[Chart interpretation exercises]
+++++

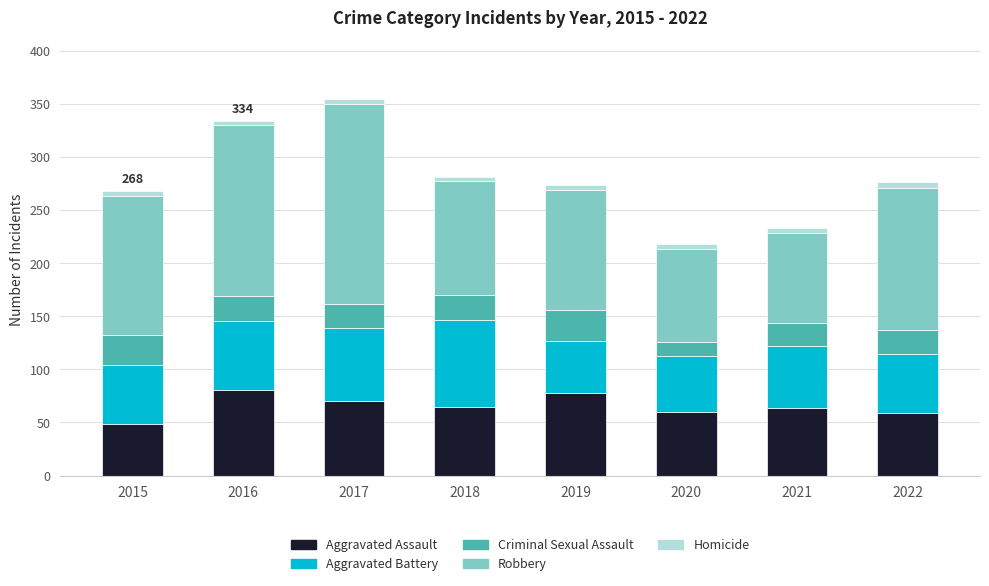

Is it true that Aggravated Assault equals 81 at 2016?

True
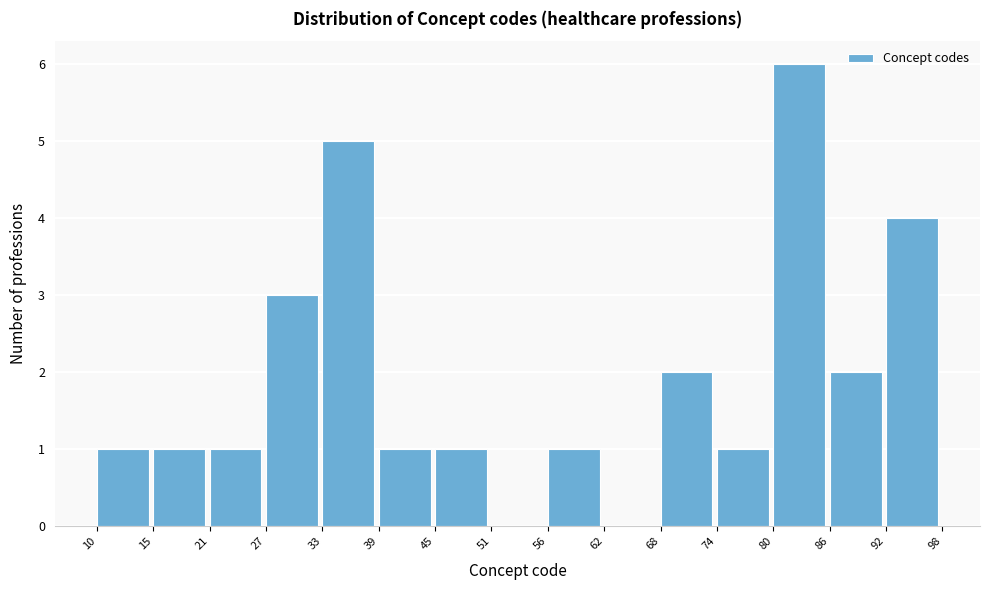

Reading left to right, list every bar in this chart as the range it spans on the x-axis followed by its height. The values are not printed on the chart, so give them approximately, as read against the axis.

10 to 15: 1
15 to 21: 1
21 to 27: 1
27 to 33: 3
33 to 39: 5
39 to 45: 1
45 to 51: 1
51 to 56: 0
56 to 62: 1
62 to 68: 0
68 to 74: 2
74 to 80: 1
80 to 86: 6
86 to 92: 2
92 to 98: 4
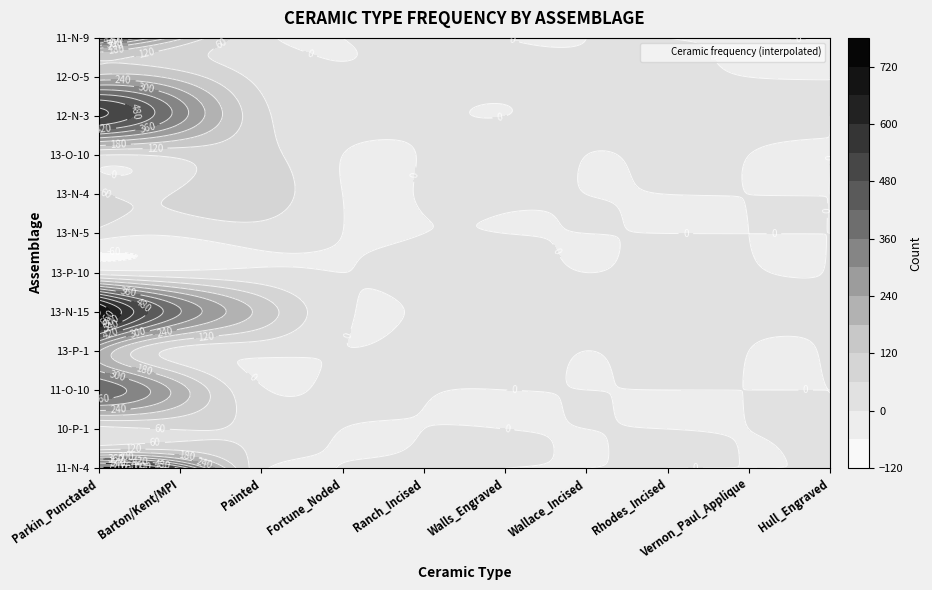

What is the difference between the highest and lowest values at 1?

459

+++++

Convert every line of the data into a JSON list of strings, one string per line, skipping blank lines. Leave the picture placeholders out of the list.

[
  "Is it true that Aggravated Assault equals 81 at 2016?",
  "True",
  "Reading left to right, list every bar in this chart as the range it spans on the x-axis followed by its height. The values are not printed on the chart, so give them approximately, as read against the axis.",
  "10 to 15: 1",
  "15 to 21: 1",
  "21 to 27: 1",
  "27 to 33: 3",
  "33 to 39: 5",
  "39 to 45: 1",
  "45 to 51: 1",
  "51 to 56: 0",
  "56 to 62: 1",
  "62 to 68: 0",
  "68 to 74: 2",
  "74 to 80: 1",
  "80 to 86: 6",
  "86 to 92: 2",
  "92 to 98: 4",
  "What is the difference between the highest and lowest values at 1?",
  "459"
]